═════ Task inputs

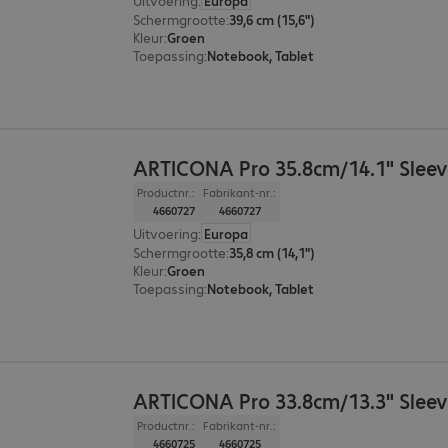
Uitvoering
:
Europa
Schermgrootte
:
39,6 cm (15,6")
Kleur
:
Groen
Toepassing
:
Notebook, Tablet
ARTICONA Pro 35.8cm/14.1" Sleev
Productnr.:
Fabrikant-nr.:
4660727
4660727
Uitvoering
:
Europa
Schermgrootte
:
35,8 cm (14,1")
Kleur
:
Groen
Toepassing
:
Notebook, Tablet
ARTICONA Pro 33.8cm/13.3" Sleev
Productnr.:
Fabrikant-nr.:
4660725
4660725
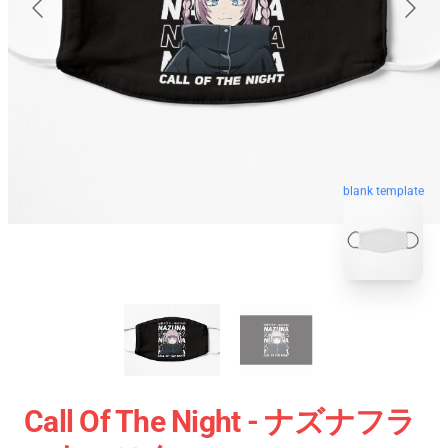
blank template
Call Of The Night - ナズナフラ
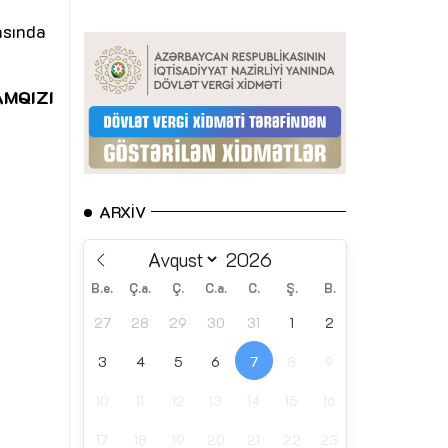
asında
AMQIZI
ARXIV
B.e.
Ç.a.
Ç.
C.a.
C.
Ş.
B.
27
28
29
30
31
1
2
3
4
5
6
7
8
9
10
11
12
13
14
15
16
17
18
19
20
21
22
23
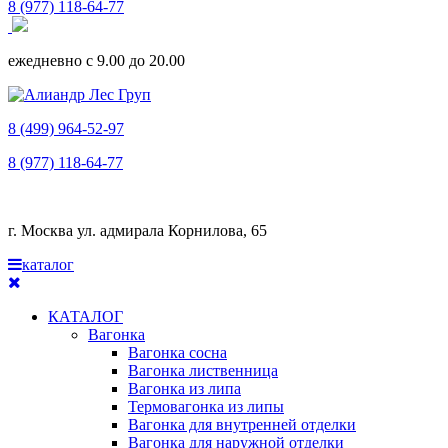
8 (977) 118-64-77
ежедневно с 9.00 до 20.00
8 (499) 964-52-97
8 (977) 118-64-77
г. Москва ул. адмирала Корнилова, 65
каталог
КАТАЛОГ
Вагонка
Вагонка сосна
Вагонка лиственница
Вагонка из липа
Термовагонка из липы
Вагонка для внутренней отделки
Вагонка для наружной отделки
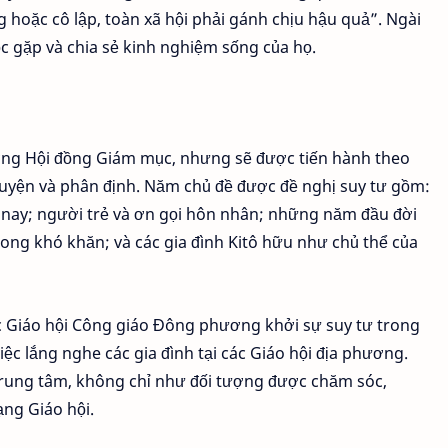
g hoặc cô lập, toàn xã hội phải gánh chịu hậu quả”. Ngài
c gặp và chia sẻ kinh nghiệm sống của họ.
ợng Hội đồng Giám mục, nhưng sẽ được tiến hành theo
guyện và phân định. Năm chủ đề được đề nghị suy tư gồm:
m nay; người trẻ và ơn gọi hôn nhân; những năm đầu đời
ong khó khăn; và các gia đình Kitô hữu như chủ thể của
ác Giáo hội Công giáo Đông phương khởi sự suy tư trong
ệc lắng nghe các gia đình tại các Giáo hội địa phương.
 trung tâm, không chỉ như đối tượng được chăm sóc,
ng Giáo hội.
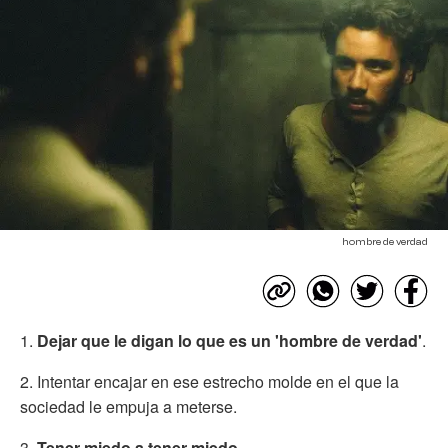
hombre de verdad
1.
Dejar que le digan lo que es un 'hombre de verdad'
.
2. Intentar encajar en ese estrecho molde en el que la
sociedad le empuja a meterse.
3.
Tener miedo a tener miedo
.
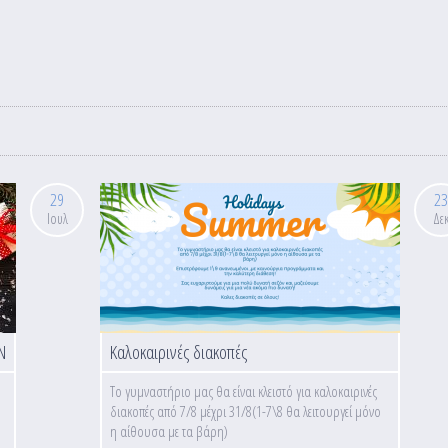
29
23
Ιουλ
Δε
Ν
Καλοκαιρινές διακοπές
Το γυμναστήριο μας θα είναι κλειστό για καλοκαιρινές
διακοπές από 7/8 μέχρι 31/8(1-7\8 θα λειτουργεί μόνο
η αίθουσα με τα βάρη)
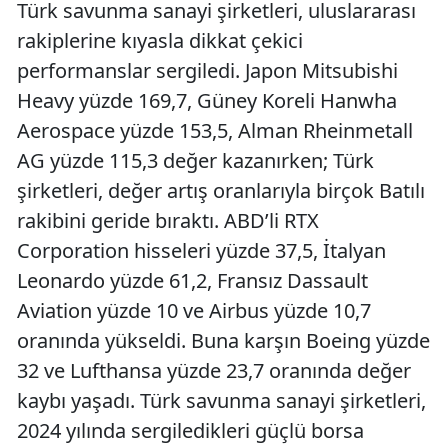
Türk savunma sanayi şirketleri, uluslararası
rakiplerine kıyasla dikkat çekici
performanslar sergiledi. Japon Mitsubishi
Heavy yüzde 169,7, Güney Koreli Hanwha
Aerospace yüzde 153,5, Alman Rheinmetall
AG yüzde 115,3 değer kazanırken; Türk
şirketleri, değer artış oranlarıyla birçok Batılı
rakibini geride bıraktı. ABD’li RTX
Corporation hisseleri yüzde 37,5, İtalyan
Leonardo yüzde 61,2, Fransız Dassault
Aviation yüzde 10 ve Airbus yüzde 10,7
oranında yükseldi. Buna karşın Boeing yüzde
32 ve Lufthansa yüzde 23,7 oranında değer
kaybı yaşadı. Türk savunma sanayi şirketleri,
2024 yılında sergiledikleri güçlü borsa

══════════

Work task >> Once the pictures are removed, write out all of the entries above exactly.

Response to the task >>
Uitvoering
:
Europa
Schermgrootte
:
39,6 cm (15,6")
Kleur
:
Groen
Toepassing
:
Notebook, Tablet
ARTICONA Pro 35.8cm/14.1" Sleev
Productnr.:
Fabrikant-nr.:
4660727
4660727
Uitvoering
:
Europa
Schermgrootte
:
35,8 cm (14,1")
Kleur
:
Groen
Toepassing
:
Notebook, Tablet
ARTICONA Pro 33.8cm/13.3" Sleev
Productnr.:
Fabrikant-nr.:
4660725
4660725
blank template
Call Of The Night - ナズナフラ
asında
AMQIZI
ARXIV
B.e.
Ç.a.
Ç.
C.a.
C.
Ş.
B.
27
28
29
30
31
1
2
3
4
5
6
7
8
9
10
11
12
13
14
15
16
17
18
19
20
21
22
23
8 (977) 118-64-77
ежедневно с 9.00 до 20.00
8 (499) 964-52-97
8 (977) 118-64-77
г. Москва ул. адмирала Корнилова, 65
каталог
КАТАЛОГ
Вагонка
Вагонка сосна
Вагонка лиственница
Вагонка из липа
Термовагонка из липы
Вагонка для внутренней отделки
Вагонка для наружной отделки
g hoặc cô lập, toàn xã hội phải gánh chịu hậu quả”. Ngài
c gặp và chia sẻ kinh nghiệm sống của họ.
ợng Hội đồng Giám mục, nhưng sẽ được tiến hành theo
guyện và phân định. Năm chủ đề được đề nghị suy tư gồm:
m nay; người trẻ và ơn gọi hôn nhân; những năm đầu đời
ong khó khăn; và các gia đình Kitô hữu như chủ thể của
ác Giáo hội Công giáo Đông phương khởi sự suy tư trong
ệc lắng nghe các gia đình tại các Giáo hội địa phương.
 trung tâm, không chỉ như đối tượng được chăm sóc,
ng Giáo hội.
hombre de verdad
1.
Dejar que le digan lo que es un 'hombre de verdad'
.
2. Intentar encajar en ese estrecho molde en el que la
sociedad le empuja a meterse.
3.
Tener miedo a tener miedo
.
29
23
Ιουλ
Δε
Ν
Καλοκαιρινές διακοπές
Το γυμναστήριο μας θα είναι κλειστό για καλοκαιρινές
διακοπές από 7/8 μέχρι 31/8(1-7\8 θα λειτουργεί μόνο
η αίθουσα με τα βάρη)
Türk savunma sanayi şirketleri, uluslararası
rakiplerine kıyasla dikkat çekici
performanslar sergiledi. Japon Mitsubishi
Heavy yüzde 169,7, Güney Koreli Hanwha
Aerospace yüzde 153,5, Alman Rheinmetall
AG yüzde 115,3 değer kazanırken; Türk
şirketleri, değer artış oranlarıyla birçok Batılı
rakibini geride bıraktı. ABD’li RTX
Corporation hisseleri yüzde 37,5, İtalyan
Leonardo yüzde 61,2, Fransız Dassault
Aviation yüzde 10 ve Airbus yüzde 10,7
oranında yükseldi. Buna karşın Boeing yüzde
32 ve Lufthansa yüzde 23,7 oranında değer
kaybı yaşadı. Türk savunma sanayi şirketleri,
2024 yılında sergiledikleri güçlü borsa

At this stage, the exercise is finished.